# WORK REQUEST:
Return, from the listing below, each line where the word "linecap" appears.

((

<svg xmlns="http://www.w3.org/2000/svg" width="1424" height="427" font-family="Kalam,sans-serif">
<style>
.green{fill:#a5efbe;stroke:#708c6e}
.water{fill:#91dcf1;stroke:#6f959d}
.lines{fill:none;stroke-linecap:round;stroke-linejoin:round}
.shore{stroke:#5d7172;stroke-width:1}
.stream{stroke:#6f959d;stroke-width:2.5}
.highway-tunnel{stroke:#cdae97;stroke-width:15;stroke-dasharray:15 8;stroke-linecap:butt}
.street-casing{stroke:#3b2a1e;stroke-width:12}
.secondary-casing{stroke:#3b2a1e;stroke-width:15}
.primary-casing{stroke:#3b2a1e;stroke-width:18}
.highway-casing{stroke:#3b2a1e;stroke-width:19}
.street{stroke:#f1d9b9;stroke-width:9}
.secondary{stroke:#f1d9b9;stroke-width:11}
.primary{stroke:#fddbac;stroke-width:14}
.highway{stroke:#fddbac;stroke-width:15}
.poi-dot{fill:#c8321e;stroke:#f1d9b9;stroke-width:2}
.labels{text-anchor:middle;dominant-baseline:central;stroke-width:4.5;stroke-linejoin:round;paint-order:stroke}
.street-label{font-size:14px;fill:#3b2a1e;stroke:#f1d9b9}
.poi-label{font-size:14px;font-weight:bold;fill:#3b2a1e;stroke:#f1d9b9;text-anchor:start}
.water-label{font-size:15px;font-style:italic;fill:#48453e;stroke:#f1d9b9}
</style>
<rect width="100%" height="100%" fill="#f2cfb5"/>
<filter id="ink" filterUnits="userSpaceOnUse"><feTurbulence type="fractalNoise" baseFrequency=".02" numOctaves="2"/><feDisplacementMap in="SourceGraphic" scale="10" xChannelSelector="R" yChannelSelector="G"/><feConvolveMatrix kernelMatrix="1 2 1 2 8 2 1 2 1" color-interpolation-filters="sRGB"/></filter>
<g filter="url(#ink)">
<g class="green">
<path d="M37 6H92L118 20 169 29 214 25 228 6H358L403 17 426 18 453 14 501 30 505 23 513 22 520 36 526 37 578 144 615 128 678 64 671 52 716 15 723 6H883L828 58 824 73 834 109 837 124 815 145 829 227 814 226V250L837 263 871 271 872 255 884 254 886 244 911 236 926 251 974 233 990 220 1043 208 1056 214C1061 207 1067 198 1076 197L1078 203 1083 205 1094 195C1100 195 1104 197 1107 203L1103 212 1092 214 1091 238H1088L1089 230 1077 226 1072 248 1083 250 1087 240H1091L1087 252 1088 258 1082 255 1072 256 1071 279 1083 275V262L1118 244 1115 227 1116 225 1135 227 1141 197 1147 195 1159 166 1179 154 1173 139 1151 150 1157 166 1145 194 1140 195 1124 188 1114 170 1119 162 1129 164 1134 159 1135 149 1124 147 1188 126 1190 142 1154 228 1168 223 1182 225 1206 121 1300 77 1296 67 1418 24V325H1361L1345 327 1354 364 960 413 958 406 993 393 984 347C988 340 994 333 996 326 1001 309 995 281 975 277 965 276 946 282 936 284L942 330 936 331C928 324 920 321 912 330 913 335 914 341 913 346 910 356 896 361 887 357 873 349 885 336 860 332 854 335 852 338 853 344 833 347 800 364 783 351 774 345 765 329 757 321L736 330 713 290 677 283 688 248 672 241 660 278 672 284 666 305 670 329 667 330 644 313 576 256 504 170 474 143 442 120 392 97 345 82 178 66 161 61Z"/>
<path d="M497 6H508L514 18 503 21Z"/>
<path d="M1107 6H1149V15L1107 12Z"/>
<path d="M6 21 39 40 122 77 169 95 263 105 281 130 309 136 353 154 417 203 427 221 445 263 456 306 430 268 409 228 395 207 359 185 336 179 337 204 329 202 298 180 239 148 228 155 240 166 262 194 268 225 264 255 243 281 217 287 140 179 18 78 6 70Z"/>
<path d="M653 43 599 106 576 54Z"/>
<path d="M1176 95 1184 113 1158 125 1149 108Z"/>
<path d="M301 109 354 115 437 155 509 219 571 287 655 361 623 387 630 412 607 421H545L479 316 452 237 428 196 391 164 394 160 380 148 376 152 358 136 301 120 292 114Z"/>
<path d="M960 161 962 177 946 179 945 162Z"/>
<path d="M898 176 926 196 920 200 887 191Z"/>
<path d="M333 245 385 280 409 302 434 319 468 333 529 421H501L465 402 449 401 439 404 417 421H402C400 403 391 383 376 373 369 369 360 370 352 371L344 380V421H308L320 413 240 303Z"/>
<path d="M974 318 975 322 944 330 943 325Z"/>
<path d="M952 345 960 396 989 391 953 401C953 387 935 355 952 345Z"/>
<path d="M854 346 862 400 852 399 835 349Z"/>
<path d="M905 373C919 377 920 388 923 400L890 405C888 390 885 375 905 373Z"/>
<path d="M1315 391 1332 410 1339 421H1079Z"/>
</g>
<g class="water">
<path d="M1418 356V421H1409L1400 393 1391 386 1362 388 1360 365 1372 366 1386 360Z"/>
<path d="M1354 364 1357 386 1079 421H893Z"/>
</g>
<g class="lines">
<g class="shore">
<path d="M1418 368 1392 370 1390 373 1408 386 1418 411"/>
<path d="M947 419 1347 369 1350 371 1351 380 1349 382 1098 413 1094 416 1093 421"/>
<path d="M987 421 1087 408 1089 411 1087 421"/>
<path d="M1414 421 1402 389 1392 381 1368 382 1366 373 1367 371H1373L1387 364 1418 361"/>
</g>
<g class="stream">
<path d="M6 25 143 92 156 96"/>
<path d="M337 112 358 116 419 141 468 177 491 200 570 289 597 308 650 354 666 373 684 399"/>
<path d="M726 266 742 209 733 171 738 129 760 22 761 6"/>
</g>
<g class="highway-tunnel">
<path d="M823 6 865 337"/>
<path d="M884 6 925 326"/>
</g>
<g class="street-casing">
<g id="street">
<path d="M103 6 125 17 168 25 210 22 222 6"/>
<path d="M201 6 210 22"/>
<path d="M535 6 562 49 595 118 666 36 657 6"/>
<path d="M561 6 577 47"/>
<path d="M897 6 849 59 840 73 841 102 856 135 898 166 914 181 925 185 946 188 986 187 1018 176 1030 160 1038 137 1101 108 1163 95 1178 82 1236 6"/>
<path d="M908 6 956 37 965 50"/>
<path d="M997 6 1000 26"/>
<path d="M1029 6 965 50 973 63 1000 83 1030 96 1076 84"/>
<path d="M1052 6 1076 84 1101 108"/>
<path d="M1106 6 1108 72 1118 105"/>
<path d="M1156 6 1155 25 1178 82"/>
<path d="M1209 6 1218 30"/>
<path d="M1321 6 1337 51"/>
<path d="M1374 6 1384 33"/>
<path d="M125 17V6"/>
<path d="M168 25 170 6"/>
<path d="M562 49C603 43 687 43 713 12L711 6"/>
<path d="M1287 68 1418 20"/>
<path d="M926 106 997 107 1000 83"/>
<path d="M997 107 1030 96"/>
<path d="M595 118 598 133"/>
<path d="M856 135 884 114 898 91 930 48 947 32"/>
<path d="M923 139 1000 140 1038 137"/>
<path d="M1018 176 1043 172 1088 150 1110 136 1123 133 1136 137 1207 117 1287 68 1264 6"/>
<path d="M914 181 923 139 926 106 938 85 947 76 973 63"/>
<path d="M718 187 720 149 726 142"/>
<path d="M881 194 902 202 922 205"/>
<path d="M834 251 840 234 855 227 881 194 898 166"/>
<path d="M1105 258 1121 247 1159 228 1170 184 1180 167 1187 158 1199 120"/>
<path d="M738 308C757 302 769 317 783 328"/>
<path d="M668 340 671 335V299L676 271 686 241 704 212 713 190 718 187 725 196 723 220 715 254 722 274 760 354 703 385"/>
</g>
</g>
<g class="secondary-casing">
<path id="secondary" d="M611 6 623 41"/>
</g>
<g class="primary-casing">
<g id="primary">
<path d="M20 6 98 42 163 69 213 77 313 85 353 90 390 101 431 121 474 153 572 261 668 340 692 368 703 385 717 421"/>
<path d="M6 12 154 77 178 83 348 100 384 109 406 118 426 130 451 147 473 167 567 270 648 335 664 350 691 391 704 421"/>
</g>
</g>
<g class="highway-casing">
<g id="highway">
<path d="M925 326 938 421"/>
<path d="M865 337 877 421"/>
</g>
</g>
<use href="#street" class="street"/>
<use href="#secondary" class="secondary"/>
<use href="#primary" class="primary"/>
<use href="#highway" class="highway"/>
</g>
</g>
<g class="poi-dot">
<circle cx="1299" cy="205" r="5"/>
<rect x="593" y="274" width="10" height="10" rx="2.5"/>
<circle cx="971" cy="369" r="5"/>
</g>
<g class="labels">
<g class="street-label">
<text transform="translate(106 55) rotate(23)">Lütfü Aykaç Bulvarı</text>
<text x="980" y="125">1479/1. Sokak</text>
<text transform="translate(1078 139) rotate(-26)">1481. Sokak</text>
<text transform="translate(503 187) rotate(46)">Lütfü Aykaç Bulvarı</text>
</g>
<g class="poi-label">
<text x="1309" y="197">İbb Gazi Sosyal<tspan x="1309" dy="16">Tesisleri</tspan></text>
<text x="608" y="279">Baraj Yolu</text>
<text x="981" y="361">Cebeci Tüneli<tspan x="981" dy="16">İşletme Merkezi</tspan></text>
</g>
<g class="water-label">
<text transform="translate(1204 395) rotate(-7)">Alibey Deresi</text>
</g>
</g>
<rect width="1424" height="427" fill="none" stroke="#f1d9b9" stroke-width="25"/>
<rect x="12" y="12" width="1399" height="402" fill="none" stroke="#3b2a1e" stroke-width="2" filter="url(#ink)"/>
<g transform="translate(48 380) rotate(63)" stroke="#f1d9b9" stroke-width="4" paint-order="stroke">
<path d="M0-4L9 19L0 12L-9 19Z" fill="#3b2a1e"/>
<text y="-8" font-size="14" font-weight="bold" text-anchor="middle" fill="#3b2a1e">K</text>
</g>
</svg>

))

# RESULT OF THE EXERCISE:
.lines{fill:none;stroke-linecap:round;stroke-linejoin:round}
.highway-tunnel{stroke:#cdae97;stroke-width:15;stroke-dasharray:15 8;stroke-linecap:butt}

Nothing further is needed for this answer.